[Records from a data collection]

# # # # #

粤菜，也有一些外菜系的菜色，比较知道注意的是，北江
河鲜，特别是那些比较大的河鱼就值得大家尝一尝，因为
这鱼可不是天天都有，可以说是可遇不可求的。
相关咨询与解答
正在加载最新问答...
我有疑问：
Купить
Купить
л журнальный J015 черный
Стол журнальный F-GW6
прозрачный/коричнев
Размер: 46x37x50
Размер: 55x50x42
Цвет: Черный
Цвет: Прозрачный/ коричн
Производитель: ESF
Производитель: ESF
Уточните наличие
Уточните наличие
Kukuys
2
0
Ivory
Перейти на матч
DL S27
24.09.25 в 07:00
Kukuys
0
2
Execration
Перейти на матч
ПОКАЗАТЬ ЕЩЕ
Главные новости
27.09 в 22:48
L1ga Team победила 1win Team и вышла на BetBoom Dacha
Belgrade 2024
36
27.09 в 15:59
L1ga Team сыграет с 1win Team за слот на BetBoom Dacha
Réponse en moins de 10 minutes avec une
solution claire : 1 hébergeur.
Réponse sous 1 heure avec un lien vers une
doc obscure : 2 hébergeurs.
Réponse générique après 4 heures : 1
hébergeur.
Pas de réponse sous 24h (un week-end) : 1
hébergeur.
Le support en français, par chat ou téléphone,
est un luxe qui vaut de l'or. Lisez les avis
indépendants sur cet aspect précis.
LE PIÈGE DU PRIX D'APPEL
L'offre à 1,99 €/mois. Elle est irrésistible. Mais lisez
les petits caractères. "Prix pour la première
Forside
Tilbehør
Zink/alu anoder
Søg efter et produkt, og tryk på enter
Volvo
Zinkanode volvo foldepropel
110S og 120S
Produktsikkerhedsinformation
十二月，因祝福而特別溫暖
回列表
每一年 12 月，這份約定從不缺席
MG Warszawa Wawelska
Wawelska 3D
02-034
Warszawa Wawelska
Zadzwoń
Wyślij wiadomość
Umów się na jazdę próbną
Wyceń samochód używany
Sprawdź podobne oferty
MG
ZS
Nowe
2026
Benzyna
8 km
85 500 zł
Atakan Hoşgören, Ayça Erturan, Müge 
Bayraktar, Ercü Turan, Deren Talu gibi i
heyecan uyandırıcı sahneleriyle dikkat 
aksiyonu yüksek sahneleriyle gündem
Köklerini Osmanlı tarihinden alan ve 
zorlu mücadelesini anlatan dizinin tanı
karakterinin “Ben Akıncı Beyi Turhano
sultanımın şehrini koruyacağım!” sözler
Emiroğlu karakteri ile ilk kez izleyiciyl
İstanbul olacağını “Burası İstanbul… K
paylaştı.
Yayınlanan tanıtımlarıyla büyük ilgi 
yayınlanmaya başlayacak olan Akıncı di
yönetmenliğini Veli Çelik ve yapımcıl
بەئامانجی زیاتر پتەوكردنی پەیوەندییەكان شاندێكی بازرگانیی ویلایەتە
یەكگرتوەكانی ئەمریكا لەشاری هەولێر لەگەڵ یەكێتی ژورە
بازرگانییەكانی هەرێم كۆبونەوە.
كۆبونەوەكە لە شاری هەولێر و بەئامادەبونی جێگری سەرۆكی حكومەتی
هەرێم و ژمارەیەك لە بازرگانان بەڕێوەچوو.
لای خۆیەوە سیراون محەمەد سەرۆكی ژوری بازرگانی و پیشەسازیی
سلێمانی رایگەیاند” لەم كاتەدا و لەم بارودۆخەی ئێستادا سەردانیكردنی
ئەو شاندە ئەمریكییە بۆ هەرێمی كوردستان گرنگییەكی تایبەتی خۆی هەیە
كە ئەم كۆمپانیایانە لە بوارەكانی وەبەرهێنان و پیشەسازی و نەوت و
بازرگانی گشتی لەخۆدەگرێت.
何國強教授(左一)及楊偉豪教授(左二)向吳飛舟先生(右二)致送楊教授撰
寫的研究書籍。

# # # # #

# WORK REQUIRED
Look above for the line with "MG Warszawa Wawelska" and the line with "Köklerini Osmanlı tarihinden alan ve". Write out those two lines and all the lines between them, exactly, and no others.

# SOLUTION
MG Warszawa Wawelska
Wawelska 3D
02-034
Warszawa Wawelska
Zadzwoń
Wyślij wiadomość
Umów się na jazdę próbną
Wyceń samochód używany
Sprawdź podobne oferty
MG
ZS
Nowe
2026
Benzyna
8 km
85 500 zł
Atakan Hoşgören, Ayça Erturan, Müge 
Bayraktar, Ercü Turan, Deren Talu gibi i
heyecan uyandırıcı sahneleriyle dikkat 
aksiyonu yüksek sahneleriyle gündem
Köklerini Osmanlı tarihinden alan ve 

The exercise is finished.